Теперь совсем коротко. Иосиф, у меня с собой список поэтов, я хочу, чтобы вы назвали несколько их произведений, первые, что приходят в голову. Итак, Баратынский.
Весь, весь Баратынский, от начала до конца, ранний и поздний, поздний особенно… Ну, если хотите, "Бокал", "Смерть", "На посев леса", "Дядьке-итальянцу". Этого достаточно.
Державин?
Не могу выделить что-то определенное. "На смерть князя Мещерского", наверно. Конечно, оды. Поехали дальше.
Пушкин?
Почти вся лирика, "Медный всадник", "Домик в Коломне", "Евгений Онегин" конечно же. Мои пристрастия банальны… Нравится все…
Ходасевич?
"Путем зерна" — это главная книжка для меня, вторая часть "Европейской ночи". Помню, как я читал его. Эссе тоже очень любопытны, но я не слишком… Я читал "Некрополь", конечно, но… Я не читал его статей о Пушкине. Больше всего я люблю его стихотворения "Дарье" и — как оно называлось? — "Англичанка".

Задание 1 -
Перепишите дословно часть интервью о поэтах, начиная со слов «Теперь совсем коротко.» и до слов «оды. Поехали дальше.» включительно.

Исходные данные -
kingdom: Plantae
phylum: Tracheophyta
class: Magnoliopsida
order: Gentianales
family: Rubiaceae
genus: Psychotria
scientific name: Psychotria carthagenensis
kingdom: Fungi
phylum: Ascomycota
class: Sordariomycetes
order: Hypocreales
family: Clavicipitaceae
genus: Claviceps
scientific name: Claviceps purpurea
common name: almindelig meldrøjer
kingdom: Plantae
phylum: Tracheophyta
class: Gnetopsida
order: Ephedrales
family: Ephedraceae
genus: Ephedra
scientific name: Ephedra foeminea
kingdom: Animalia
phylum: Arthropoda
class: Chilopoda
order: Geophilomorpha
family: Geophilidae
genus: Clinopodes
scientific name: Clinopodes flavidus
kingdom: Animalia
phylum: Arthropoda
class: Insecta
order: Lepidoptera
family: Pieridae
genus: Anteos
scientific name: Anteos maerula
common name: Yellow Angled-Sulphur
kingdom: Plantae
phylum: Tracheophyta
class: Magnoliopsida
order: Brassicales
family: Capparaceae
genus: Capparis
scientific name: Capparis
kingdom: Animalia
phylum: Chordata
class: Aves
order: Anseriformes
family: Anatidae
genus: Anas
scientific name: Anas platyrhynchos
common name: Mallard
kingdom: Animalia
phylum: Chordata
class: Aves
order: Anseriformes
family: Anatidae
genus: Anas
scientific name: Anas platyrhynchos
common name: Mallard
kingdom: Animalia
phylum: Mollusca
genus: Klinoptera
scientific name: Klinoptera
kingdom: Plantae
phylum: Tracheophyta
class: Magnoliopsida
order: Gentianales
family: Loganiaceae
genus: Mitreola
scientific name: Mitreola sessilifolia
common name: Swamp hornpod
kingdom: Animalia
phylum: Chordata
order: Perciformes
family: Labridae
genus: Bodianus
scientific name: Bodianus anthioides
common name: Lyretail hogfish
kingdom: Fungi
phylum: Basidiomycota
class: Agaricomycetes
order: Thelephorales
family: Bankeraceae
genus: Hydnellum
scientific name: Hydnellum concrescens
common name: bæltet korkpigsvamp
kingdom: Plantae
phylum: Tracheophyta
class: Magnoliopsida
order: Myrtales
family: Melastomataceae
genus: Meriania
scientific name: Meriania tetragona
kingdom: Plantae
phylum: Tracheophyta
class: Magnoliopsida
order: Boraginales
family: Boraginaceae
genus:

Задание 2 -
Выведите строки списка с самого начала и до строки с «genus: Ephedra» включительно, заменив в них «phylum» на «тип» и оставив всё остальное без изменений.

Ответ 1 -
Теперь совсем коротко. Иосиф, у меня с собой список поэтов, я хочу, чтобы вы назвали несколько их произведений, первые, что приходят в голову. Итак, Баратынский.
Весь, весь Баратынский, от начала до конца, ранний и поздний, поздний особенно… Ну, если хотите, "Бокал", "Смерть", "На посев леса", "Дядьке-итальянцу". Этого достаточно.
Державин?
Не могу выделить что-то определенное. "На смерть князя Мещерского", наверно. Конечно, оды. Поехали дальше.

Ответ 2 -
kingdom: Plantae
тип: Tracheophyta
class: Magnoliopsida
order: Gentianales
family: Rubiaceae
genus: Psychotria
scientific name: Psychotria carthagenensis
kingdom: Fungi
тип: Ascomycota
class: Sordariomycetes
order: Hypocreales
family: Clavicipitaceae
genus: Claviceps
scientific name: Claviceps purpurea
common name: almindelig meldrøjer
kingdom: Plantae
тип: Tracheophyta
class: Gnetopsida
order: Ephedrales
family: Ephedraceae
genus: Ephedra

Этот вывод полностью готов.